• YOUR TASK: Show every line of the data where the word "input" can be found.

• DATASET EXTRACT:
[Start of section]

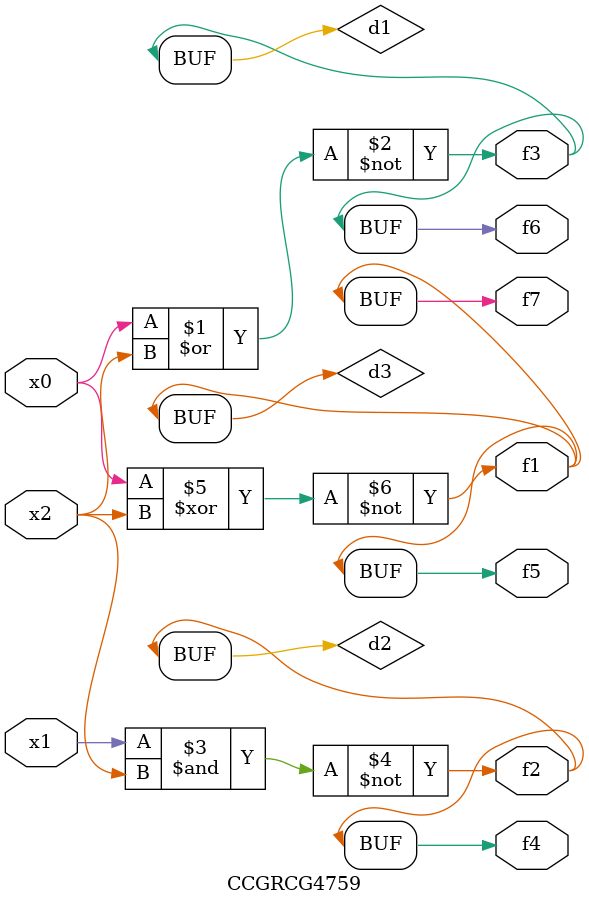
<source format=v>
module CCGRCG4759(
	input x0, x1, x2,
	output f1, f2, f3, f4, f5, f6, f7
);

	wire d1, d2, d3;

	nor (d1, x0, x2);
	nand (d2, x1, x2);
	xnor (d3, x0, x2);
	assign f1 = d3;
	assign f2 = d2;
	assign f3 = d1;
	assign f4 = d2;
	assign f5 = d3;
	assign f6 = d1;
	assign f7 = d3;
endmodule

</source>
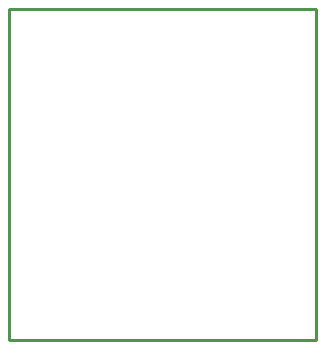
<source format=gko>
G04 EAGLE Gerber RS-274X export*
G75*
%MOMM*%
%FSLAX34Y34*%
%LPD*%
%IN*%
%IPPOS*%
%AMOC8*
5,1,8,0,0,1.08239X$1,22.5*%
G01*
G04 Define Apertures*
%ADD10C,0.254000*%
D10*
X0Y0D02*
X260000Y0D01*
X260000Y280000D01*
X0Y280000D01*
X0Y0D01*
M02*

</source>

[End of section]
[Start of section]

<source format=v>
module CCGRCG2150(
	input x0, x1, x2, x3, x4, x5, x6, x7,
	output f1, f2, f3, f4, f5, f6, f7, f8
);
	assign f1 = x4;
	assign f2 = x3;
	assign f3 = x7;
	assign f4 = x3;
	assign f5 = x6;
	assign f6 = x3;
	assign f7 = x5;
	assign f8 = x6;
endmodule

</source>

[End of section]

• SOLUTION FOR THIS PROBLEM:
	input x0, x1, x2,
	input x0, x1, x2, x3, x4, x5, x6, x7,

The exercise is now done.